[Collected data]
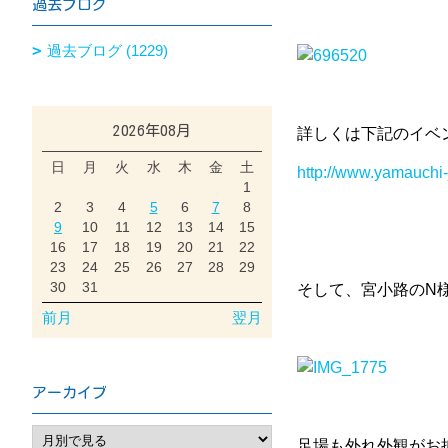
過去ブログ
過去ブログ (1229)
2026年08月
詳しくは下記のイベ
日
月
火
水
木
金
土
http://www.yamauchi
1
2
3
4
5
6
7
8
9
10
11
12
13
14
15
16
17
18
19
20
21
22
23
24
25
26
27
28
29
30
31
そして、宮小路のN
前月
翌月
アーカイブ
足場も外れ外観がお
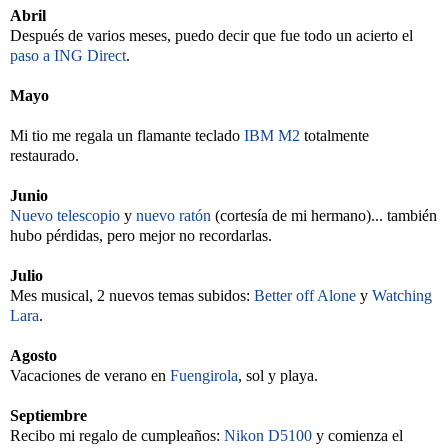
Abril
Después de varios meses, puedo decir que fue todo un acierto el
paso a ING Direct
.
Mayo
Mi tio me regala un flamante teclado
IBM M2
totalmente
restaurado.
Junio
Nuevo telescopio
y
nuevo ratón
(cortesía de mi hermano)... también
hubo pérdidas, pero mejor no recordarlas.
Julio
Mes musical, 2 nuevos temas subidos:
Better off Alone
y
Watching
Lara
.
Agosto
Vacaciones de verano en
Fuengirola
, sol y playa.
Septiembre
Recibo mi regalo de cumpleaños:
Nikon D5100
y comienza el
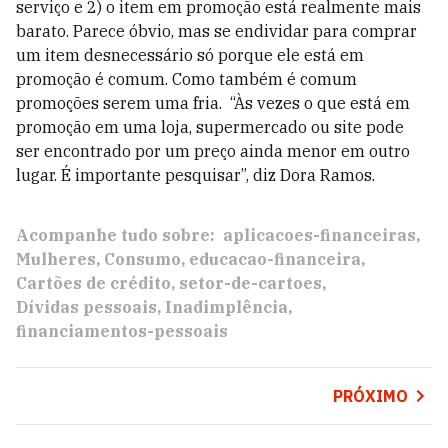
serviço e 2) o item em promoção está realmente mais
barato. Parece óbvio, mas se endividar para comprar
um item desnecessário só porque ele está em
promoção é comum. Como também é comum
promoções serem uma fria. “Às vezes o que está em
promoção em uma loja, supermercado ou site pode
ser encontrado por um preço ainda menor em outro
lugar. É importante pesquisar”, diz Dora Ramos.
Acompanhe tudo sobre:
aplicacoes-financeiras
Mulheres
Consumo
educacao-financeira
Cartões de crédito
setor-de-cartoes
Dívidas pessoais
Inadimplência
financiamentos-pessoais
PRÓXIMO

> **EXERCISE**
An answer is complete only when it holds every line above containing the string "item".

> **WRITTEN SOLUTION**
serviço e 2) o item em promoção está realmente mais
um item desnecessário só porque ele está em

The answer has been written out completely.